Some hospitals are having to send their own staff into care homes so that the beds can be freed on the wards, and in some areas, the NHS are fighting with care homes for staff. Geoff Butcher is the director of the Blackadder corporation, which runs six homes in the West Midlands. He said that he paid nurses around £19.50 an hour, higher than the NHS rate of £16.52. 

“Two of our nurses resigned recently and they’ve gone to an agency for £35 an hour,” he told The Guardian. “And that agency then came to us and said we can have these staff back at £52 an hour. They want £95 an hour for those nurses on a bank holiday night shift. It’s utterly unaffordable.”

“Because the NHS can’t recruit they are having to use these agencies as well. So the NHS is bidding against us, therefore they’re pushing the rates up, and the whole thing has gone into a completely crazy spiral. The agencies are just grossly profiteering out of it. Sometimes I’m finding out half an hour before the shift starts that people aren’t available. But when we see those agency workers again and ask what happened, they say ‘Oh we had to go to work for Wye Valley trust or Worcester general’. So we’ve been gazumped by the NHS or another operator.”

“We’re having to ask existing staff to do more shifts and backfilling with agency staff. We’re trying to find a way of recruiting people from overseas but that takes weeks rather than days.”

There has been a report of an established nursing home that had to deregister from providing nursing care due to the shortage. This change forced 15 vulnerable residents into finding a new home. The report said the home had informed the Care Quality Commission it was “untenable” to continue providing care as the agency fees were into the thousands of pounds every week. 

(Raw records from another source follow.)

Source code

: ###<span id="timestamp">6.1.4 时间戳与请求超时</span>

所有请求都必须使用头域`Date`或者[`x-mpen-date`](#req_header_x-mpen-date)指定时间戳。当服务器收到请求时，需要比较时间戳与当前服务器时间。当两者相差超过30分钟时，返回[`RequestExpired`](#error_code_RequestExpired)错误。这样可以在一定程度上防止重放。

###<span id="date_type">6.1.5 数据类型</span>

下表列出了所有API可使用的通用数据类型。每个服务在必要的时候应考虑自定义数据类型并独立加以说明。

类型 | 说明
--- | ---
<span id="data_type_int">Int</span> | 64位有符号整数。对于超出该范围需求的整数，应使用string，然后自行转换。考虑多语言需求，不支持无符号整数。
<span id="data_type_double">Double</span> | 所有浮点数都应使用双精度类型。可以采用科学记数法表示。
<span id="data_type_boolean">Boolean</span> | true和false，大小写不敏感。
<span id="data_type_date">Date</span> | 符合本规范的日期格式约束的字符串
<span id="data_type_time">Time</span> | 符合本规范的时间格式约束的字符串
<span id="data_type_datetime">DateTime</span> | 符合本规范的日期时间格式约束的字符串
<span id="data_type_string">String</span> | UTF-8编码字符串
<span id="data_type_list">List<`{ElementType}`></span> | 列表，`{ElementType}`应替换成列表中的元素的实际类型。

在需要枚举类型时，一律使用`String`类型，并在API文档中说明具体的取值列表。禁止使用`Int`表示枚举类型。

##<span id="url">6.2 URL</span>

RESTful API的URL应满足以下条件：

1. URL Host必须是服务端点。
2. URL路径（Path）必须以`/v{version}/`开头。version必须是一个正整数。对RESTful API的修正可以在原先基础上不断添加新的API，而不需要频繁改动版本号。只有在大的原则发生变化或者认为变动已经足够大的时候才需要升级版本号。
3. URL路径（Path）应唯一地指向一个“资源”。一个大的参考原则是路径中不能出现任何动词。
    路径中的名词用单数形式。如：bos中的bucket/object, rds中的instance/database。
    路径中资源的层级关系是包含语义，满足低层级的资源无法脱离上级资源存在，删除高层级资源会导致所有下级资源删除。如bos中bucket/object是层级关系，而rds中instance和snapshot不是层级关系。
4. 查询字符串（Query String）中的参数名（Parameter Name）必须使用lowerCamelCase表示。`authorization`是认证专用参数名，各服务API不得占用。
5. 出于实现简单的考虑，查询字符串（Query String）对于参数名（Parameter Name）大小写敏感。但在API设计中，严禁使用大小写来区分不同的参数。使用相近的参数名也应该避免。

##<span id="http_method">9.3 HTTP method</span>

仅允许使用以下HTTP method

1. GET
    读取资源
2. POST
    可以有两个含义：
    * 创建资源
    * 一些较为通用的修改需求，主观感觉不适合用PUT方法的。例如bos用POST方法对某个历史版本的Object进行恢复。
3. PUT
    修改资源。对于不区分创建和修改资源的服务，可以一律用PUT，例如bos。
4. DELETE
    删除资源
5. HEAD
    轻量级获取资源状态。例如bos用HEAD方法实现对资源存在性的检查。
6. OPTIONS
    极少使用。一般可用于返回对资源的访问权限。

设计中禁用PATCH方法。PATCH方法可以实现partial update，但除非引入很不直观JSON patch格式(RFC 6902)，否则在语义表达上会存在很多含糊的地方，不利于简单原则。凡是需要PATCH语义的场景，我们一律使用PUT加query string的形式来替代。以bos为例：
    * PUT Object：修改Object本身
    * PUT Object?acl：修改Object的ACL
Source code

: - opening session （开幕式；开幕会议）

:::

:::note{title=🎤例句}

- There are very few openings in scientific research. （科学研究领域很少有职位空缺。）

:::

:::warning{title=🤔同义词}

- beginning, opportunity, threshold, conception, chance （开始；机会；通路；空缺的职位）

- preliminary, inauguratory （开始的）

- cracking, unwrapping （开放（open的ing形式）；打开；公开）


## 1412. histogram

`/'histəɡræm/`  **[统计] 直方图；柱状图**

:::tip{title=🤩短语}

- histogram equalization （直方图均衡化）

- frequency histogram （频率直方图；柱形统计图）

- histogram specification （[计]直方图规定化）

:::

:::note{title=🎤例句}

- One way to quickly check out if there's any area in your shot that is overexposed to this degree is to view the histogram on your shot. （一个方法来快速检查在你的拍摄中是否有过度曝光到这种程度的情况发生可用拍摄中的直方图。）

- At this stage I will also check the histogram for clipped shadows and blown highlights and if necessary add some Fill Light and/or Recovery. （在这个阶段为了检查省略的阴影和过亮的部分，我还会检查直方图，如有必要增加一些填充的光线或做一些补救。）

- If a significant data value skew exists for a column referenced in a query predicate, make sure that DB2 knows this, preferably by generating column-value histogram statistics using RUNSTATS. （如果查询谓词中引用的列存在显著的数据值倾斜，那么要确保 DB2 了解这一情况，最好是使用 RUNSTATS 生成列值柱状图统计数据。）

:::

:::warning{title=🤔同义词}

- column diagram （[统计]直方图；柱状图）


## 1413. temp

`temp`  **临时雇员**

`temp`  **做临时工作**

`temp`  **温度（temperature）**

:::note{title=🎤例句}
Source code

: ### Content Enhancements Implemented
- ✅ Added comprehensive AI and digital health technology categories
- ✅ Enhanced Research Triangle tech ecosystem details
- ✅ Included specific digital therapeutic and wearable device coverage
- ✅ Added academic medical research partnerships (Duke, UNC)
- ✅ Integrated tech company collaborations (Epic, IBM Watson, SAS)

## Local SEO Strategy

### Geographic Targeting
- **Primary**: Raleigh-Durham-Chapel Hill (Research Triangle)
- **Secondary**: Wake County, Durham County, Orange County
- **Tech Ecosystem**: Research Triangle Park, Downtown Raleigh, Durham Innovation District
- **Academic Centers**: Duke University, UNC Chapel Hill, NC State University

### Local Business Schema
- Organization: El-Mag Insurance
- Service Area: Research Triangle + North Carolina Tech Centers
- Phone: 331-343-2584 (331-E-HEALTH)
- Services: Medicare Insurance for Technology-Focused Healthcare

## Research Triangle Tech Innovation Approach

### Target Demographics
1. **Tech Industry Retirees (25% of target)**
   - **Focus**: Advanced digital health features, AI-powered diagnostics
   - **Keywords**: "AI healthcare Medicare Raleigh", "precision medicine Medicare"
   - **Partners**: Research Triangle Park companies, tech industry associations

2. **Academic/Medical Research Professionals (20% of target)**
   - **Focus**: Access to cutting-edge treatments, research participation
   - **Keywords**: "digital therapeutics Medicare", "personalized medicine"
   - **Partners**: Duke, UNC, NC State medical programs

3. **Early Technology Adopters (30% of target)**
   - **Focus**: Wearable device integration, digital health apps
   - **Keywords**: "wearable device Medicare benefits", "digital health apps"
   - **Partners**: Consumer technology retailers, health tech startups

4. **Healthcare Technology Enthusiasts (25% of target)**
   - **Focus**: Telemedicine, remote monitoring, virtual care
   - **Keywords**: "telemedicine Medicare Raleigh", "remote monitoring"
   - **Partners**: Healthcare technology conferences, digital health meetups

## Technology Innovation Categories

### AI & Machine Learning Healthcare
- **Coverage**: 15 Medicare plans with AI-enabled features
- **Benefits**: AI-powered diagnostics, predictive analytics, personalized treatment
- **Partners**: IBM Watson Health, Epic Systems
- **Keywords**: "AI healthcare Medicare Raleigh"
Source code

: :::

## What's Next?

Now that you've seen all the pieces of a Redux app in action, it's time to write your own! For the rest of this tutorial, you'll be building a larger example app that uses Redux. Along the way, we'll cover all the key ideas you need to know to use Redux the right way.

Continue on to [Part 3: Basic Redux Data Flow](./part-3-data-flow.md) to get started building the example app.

Nadra Ahmed, chair of the National Care Association, said: “I think agencies have taken the opportunity to inflate their prices. It’s the effect of market forces, and that is really worrying. It’s profiteering. The government needs to step in and moderate what’s happened.”

She said the sector had always tried to recruit locally, but needed workers from overseas, adding: “That route is now closed and we’re not getting people coming through. Care workers are not on the shortage occupation list.”